Longer awake studies using higher saturations as targets may allow more accurate prediction of which infants will tolerate discontinuation of oxygen at home. Vermeulen et al36 showed that infants who could be weaned from oxygen had awake median saturations of 97% during one hour awake studies, spent only 14% of time with saturation ≥95% and 2% of time ≥ 92%. Two hour room air challenges were used by Simoes et al37 to determine suitability for weaning from room air. They found that in most infants, the lowest saturation levels were reached by 40 minutes after the discontinuation of oxygen and that all infants receiving oxygen flow rates ≥ 20ml/kg were able to maintain room air saturations ≤ 92%. Such infants were able to maintain weight and height centiles six months after oxygen had been discontinued.
Whether oxygen is weaned early or late after discharge home is not as important as weaning while maintaining target oxygen saturation levels.38 Gradual weaning does seem preferable to abrupt weaning in terms of ROP risk, independent of the duration of oxygen therapy.39
Supplemental oxygen is a safe and effective treatment with a wide therapeutic index in the infant with established CLD who is not at risk of further progression of ROP. In such infants, oxygen saturations of < 92% should be avoided and a target range of at least 94–96% aimed for. Recent studies have shown the safety of higher oxygen saturation targets (95–99%) in appropriate infants. Such a range will provide a buffer zone against desaturations during feeding and sleep. This target is consistent with current recommendations.40 Maintenance of oxygen saturations in this range reduces complications from pulmonary artery hypertension and promotes growth. The saturation target range for very preterm infants at risk of developing ROP is more controversial, but it seems clear that the therapeutic index is considerably narrower. Pulse oximetry monitoring can be an accurate and effective way to maintain oxygen saturations within target ranges, especially during sleep, when oxygen saturation is likely to fall to suboptimal levels.

Dataset content:

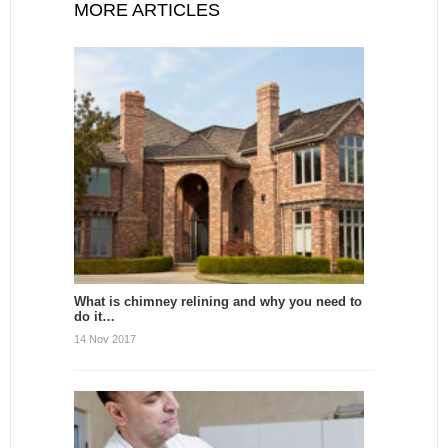
MORE ARTICLES
What is chimney relining and why you need to
do it…
14 Nov 2017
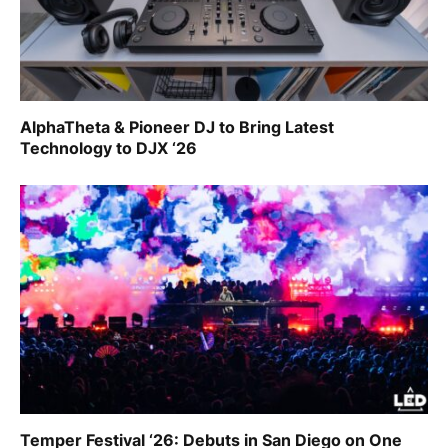
AlphaTheta & Pioneer DJ to Bring Latest
Technology to DJX ‘26
Temper Festival ‘26: Debuts in San Diego on One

Work required: Reproduce, without alteration, everything in the passage on oxygen therapy for infants from "Longer awake studies" down to "had been discontinued.".

Written reply:
Longer awake studies using higher saturations as targets may allow more accurate prediction of which infants will tolerate discontinuation of oxygen at home. Vermeulen et al36 showed that infants who could be weaned from oxygen had awake median saturations of 97% during one hour awake studies, spent only 14% of time with saturation ≥95% and 2% of time ≥ 92%. Two hour room air challenges were used by Simoes et al37 to determine suitability for weaning from room air. They found that in most infants, the lowest saturation levels were reached by 40 minutes after the discontinuation of oxygen and that all infants receiving oxygen flow rates ≥ 20ml/kg were able to maintain room air saturations ≤ 92%. Such infants were able to maintain weight and height centiles six months after oxygen had been discontinued.